To that end, as part of its effort to win regulatory approval, T-Mobile said that customers could expect the same monthly rate and plan — or better — for the next three years. That should mean the data you get today and the price you pay should be unaffected until April 2023 (unless you switch to a new plan between now and then, of course).
Cheaper plans are already available
T-Mobile has already rolled out a new data plan as part of its merger with Sprint, and it didn't even wait for the ink on the deal to dry. Back in March, the carrier launched T-Mobile Connect — a $15 prepaid plan that gives you 2GB of data alongside unlimited talk and text. Upping your data allotment to 5GB raises the monthly rate to $25, and T-Mobile to add 500MB to your plan every year for the next five years if you stick with T-Mobile Connect.
That's already spurred at least one rival to offer a matching deal of its own. Cricket Wireless announced a limited time offer of a 2GB data plan for $15 a month. Speeds are capped at 8 Mbps at Cricket, but if you use up your 2GB, you can continue to use data at slowed-down 128 Kbps speeds.
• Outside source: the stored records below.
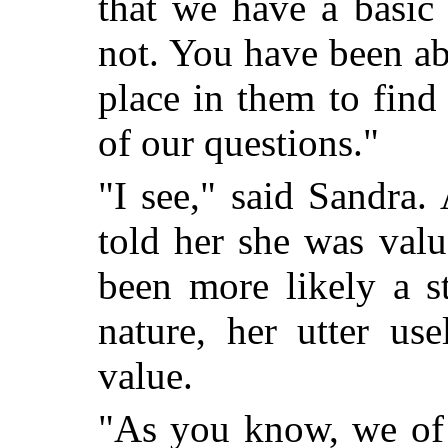
that we have a basi
not. You have been abl
place in them to fin
of our questions."
"I see," said Sandra
told her she was valu
been more likely a s
nature, her utter us
value.
"As you know, we of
T-Mobile Connect customers who hit their 2GB and 5GB limits are out of data until the next billing cycle.
T-Mobile promises other initiatives
T-Mobile first announced the T-Mobile Connect plan last November alongside some other initiatives that take advantage of its newfound network capacity with Sprint.
For starters, T-Mobile says it will provide free broadband to 10 million low-income households with school-aged children. Eligible homes will be able to get five years of free home service offering 100GB of data per year. The carrier is also planning to make unlimited talk, text and data free for first responders at every public and non-profit state and local police, fire and emergency services agency.
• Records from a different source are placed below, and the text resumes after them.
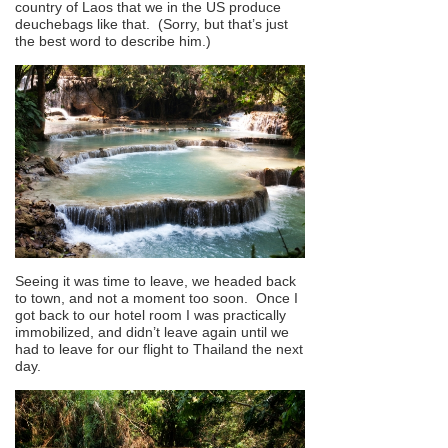
country of Laos that we in the US produce
deuchebags like that. (Sorry, but that’s just
the best word to describe him.)
Seeing it was time to leave, we headed back
to town, and not a moment too soon. Once I
got back to our hotel room I was practically
immobilized, and didn’t leave again until we
had to leave for our flight to Thailand the next
day.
We'd expect more details of those initiatives to emerge now that Sprint is part of T-Mobile.
Dish could soon enter the wireless market
One of the concessions T-Mobile made to win regulatory approval was that it would sell off Sprint's prepaid business to another company. That essentially means Boost Mobile will soon have a new owner, as Sprint folded its Virgin Mobile subsidiary into Boost earlier this year.
Dish appears to be the lucky recipient of Boost, and it will get to use T-Mobile's network for a few years while it builds out its own network. After a couple of years waiting for T-Mobile and Sprint to combine, our waiting now shifts over to seeing when and how Dish launches its mobile efforts. At the moment, it looks like nothing has changed for Boost customers.
5G growth should become more clear
Last year, Sprint launched its 5G network in nine cities, and while its speeds weren't as fast as the millimeter wave-based Verizon 5G network, coverage was more extensive. Apart from adding coverage in Miami as part of this year's Super Bowl, Sprint's 5G plans seem to have been in a holding pattern while the T-Mobile merger worked its way through the final regulatory approval process.
Meanwhile T-Mobile has a 5G network of its own with a nationwide reach. That network is built on lower-band spectrum, though, and while the reach is extensive — more than 5,000 cities can access T-Mobile's 5G network — speeds are only marginally faster than LTE. Adding Sprint's spectrum figures to improve that, but we'll need T-Mobile to outline how and when.
There's a new CEO at T-Mobile
The outspoken John Legere is out now that Sprint is folded into T-Mobile. Mike Sievert, formerly T-Mobile's chief operating officer, takes over as CEO of the combined company.
This next part is bitter-sweet. I’ve been fortunate enough to lead this company & the amazing people who are part of it for 7+ years. But, it's time to hand the reigns over to @MikeSievert so that he can lead the new company as CEO from day 1. #NewTMobileApril 1, 2020
That move doesn't figure to impact customers in any meaningful way, though there will likely be fewer swear words in future T-Mobile announcements.